> _Task goal_:
Beneath this line are entries. Copy the range from the line with "decorative plant: present" to the line with "knife block: present", ends included, exactly; leave pictures out.

-------- Data records --------

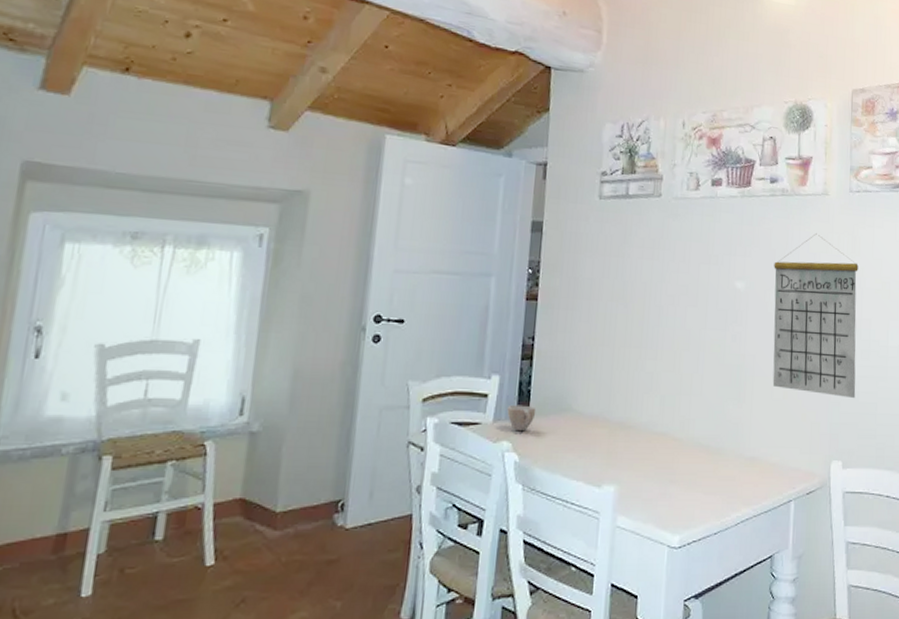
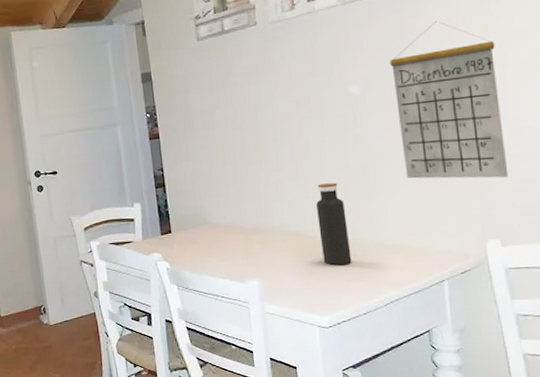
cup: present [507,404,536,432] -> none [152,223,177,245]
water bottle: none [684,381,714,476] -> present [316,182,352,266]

--------
-------- Data records --------

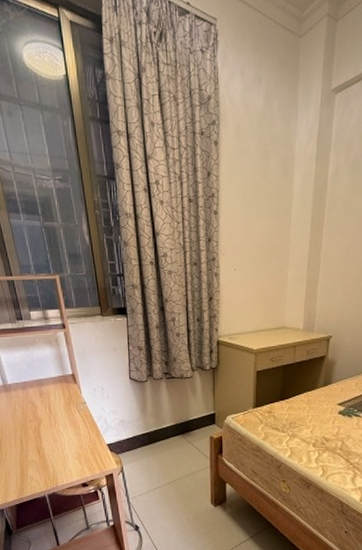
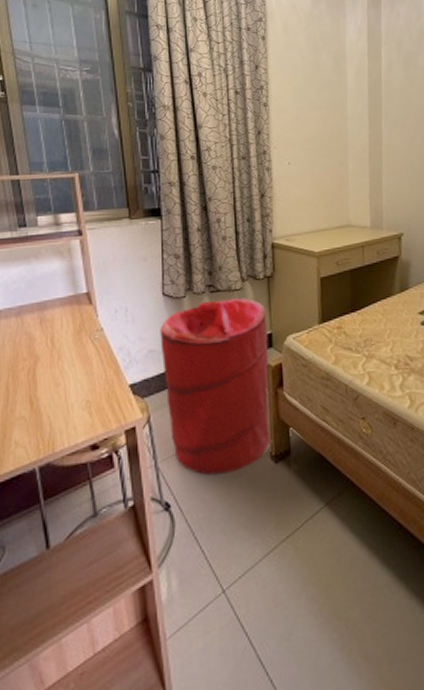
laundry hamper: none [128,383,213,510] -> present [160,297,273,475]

--------
-------- Data records --------

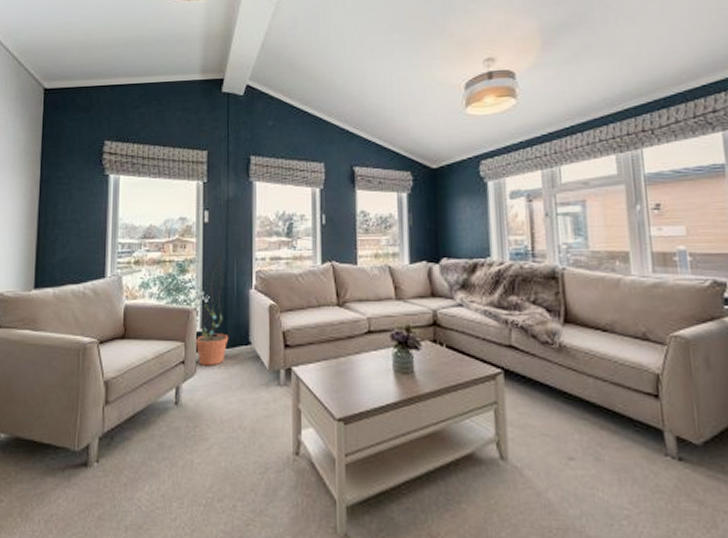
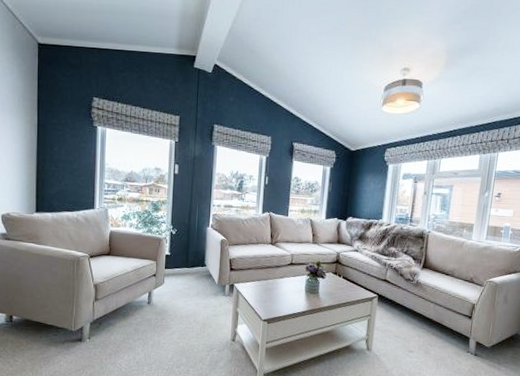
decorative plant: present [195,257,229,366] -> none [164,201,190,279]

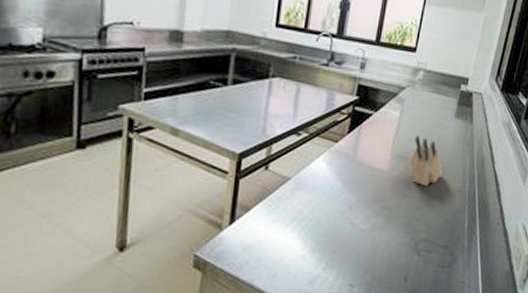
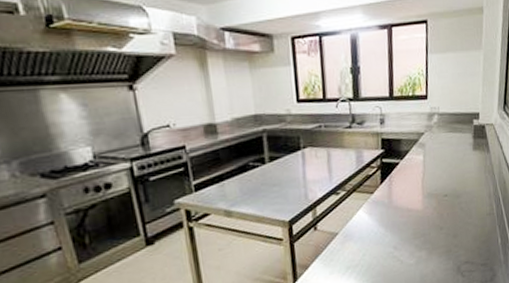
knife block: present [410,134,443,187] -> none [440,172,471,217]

--------

> _Result of this exercise_:
decorative plant: present [195,257,229,366] -> none [164,201,190,279]

knife block: present [410,134,443,187] -> none [440,172,471,217]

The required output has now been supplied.